_Exercise inputs_:
/---

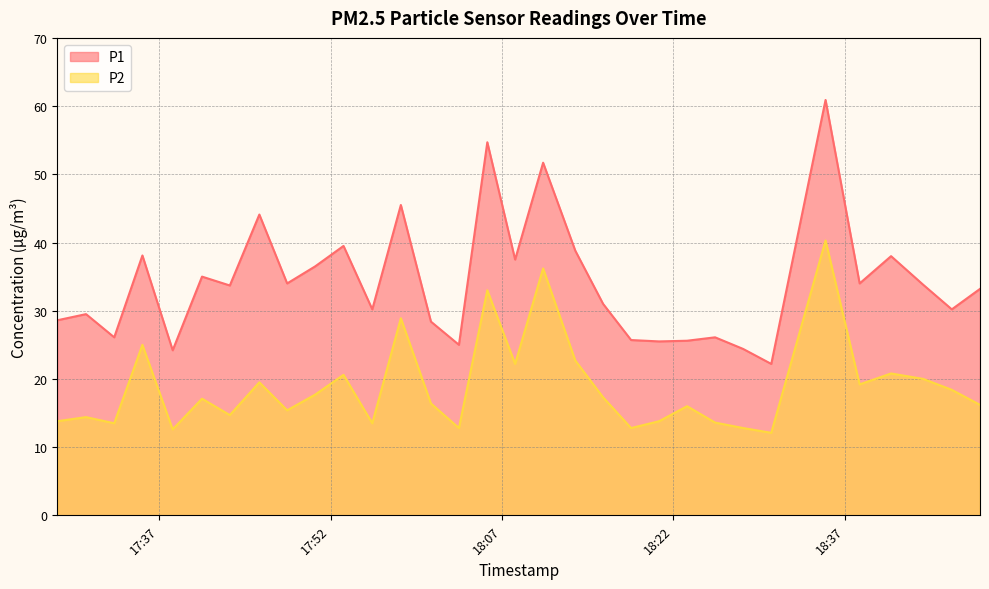

How many series are shown in this chart?

2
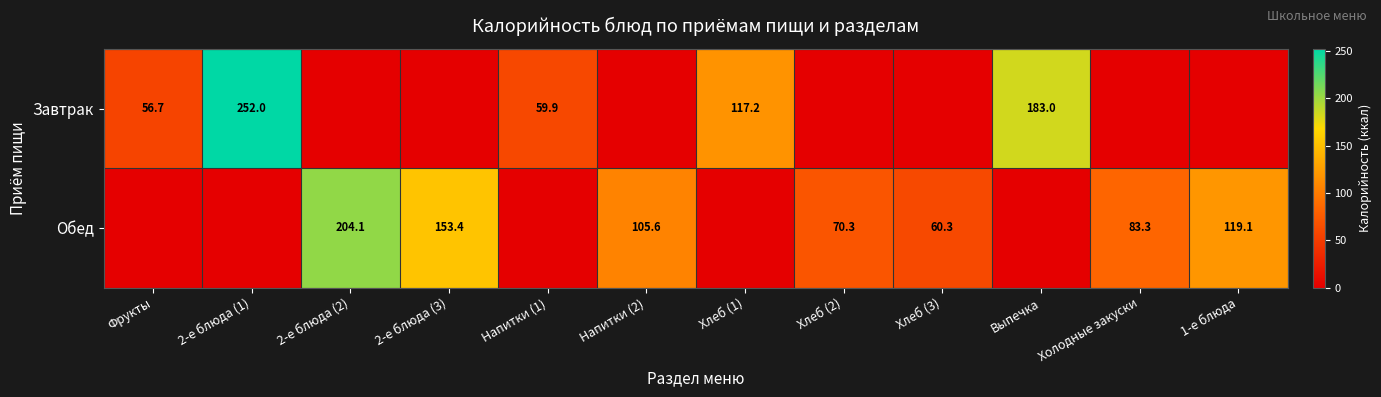

Is the value of Обед at Напитки (2) greater than the value of Завтрак at Выпечка?

No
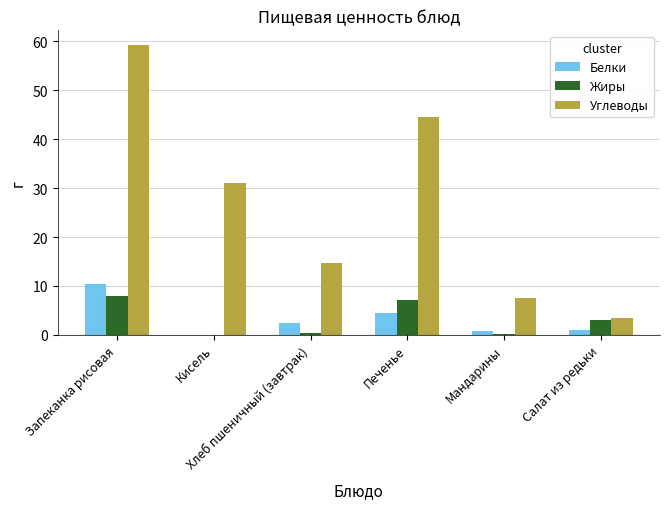

What is the highest value of the Белки series?

10.4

\---

_Requirement_: Rewrite all the lines above, substituting "amount" for every "value" and leaving everything else unchanged. Omit the pictures.

_Answer space_:
How many series are shown in this chart?

2

Is the amount of Обед at Напитки (2) greater than the amount of Завтрак at Выпечка?

No

What is the highest amount of the Белки series?

10.4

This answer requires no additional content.